This all ties in to sustainable living as well. Zoe of “So, Zo…” actually had a recent post about unsustainable sewing that touched on some of what I have been feeling lately. For me I guess it started with the Kondo-ing of my belongings prior to my move a year and a half ago. I purged some, I kept the things that gave me joy, and I had a pretty intense feeling of having enough. I have enough clothes. I have enough craft supplies. I have enough books. I have enough yarn, and I have enough fabric. I have no need for any more.
Now, this doesn’t mean I haven’t bought more fabric in the last year and a half – I definitely have. But there has been a slight shift, where I am quite selective and buy only cuts of fabric that I truly can picture making into a garment I love. Up until that point I have definitely bought fabric without a plan, because – you know, it might come in handy some day! Not every piece of fabric I come home with nowadays has a plan, but I am much more sure of my abilities to turn it into a successful garment.
And here comes the intersection of the fabric and the pattern, or design – and the recipient. I think part of maturing as a creater is to understand what materials are suited for which purposes. A slubby and thin t-shirt knit is not going to make a good knit blazer. I have mentioned several times before about having “conversations” with my fabric, figuring out what to do with them. What I am trying to do, is to figure out the window of suitability – to call it that. What garments will be a successful match with this fabric? Will the seamlines and structure work with the pattern of the fabric – and with the sewing pattern? I am approaching pretty much my entire stash with this mindset now. Not only looking at how I can best pair a fabric with a type of garment, but how I can get the absolute most out of the cut of fabric that I have a available. It is like a creative challenge on top of the creative challenge of sewing!

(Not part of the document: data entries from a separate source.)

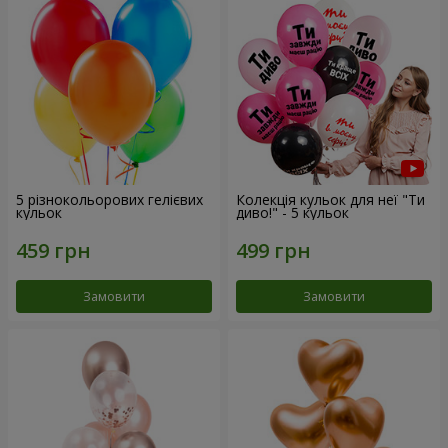
5 різнокольорових гелієвих
Колекція кульок для неї "Ти
кульок
диво!" - 5 кульок
Замовити
Замовити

At the moment I am finishing up a maxi dress with a large scale palm print that I first thought I would make a t-shirt of out. I fell in love with the fabric in the store, rolled out a few yards and draped myself in it in front of the store mirror, and realized the print was too large to make sense in a short garment. I bought the fabric thinking I might make a jump suit was born, before realizing some months and a muslin later that the fabric doesn’t quite have the heft needed for something pants-like. A maxi-dress however lets the jersey float, as well as showing off the print. Cutting out the dress I had to piece both the back bodice and skirt, and the skirt is every inch of length I could manage, but I *loved* making that pattern puzzle piece and cutting it all out, and you know why? Because I believe in the matching of fabric and pattern, and also because the scraps left over were tiny. I used ALL of that fabric!

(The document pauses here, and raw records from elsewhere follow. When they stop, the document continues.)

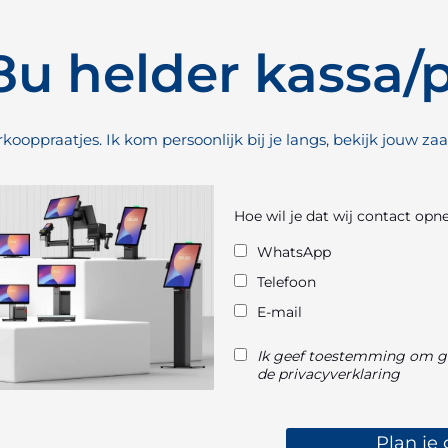
u helder kassa/
oppraatjes. Ik kom persoonlijk bij je langs, bekijk jouw zaa
Hoe wil je dat wij contact op
WhatsApp
Telefoon
E-mail
Ik geef toestemming om g
de privacyverklaring
Plan je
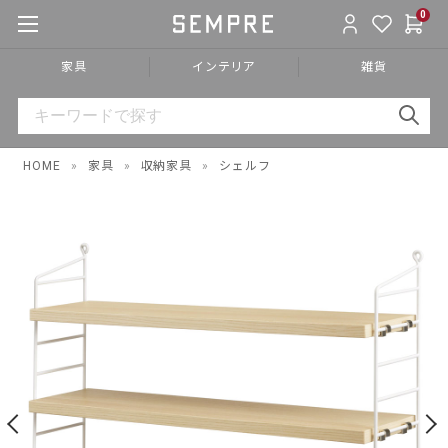
0
家具
インテリア
雑貨
HOME
»
家具
»
収納家具
»
シェルフ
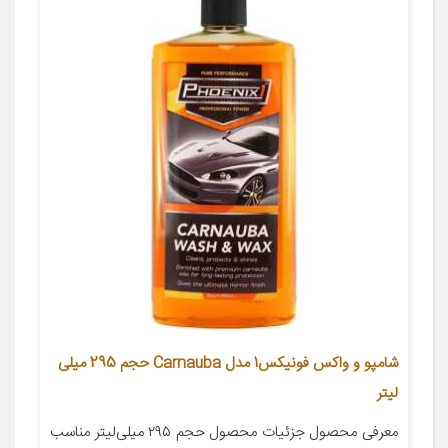
شامپو و واکس فونیکس1 مدل Carnauba حجم 295 میلی
لیتر
معرفی محصول جزئیات محصول حجم ۲۹۵ میلی‌لیتر مناسب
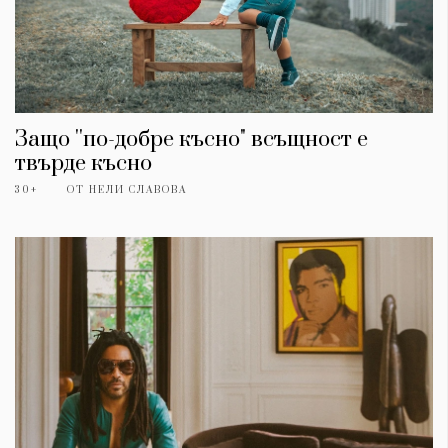
Защо ''по-добре късно" всъщност е
твърде късно
30+
ОТ
НЕЛИ СЛАВОВА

All of this is to explain why I am so damned pleased with this little toddler sleeveless dress. I picked up a little remnant pack at my regular fabric store, and was really pleased with the colors and prints of the cuts – one piece has already been turned into cloth napkins, while others are perfect for little lined zippered pouches. Then there was this piece of soft cotton measuring about 100 by 60 cm. Not large enough to make anything useful for myself, and big enough to have potential for something more exciting than… lined zippered pouches. The daughter of a good friend came to mind, as I thought the print and colors would be up her alley. Looking through my one magazine with kids’ patterns (Ottobre 6/2012) I found a cute sleeveless top. The front bodice is pieced, the gathered piece lengthened as much as possible, and the fullness of the skirt is a little less than planned. But I managed to be left with just tiny scraps again, and I think the shape, and color, and print of the dress will suit my favorite little 3 year old so well. Trifecta. Sewing bliss.
Other things about this tiny dress that makes me happy: I didn’t have to rethread the serger, the contrast bib is from the softest corduroy remnant in my stash, the sewing looks awesome also from the inside, I had perfectly matching warm grey bias binding on hand, and the three buttons from my stash were the last of their kind.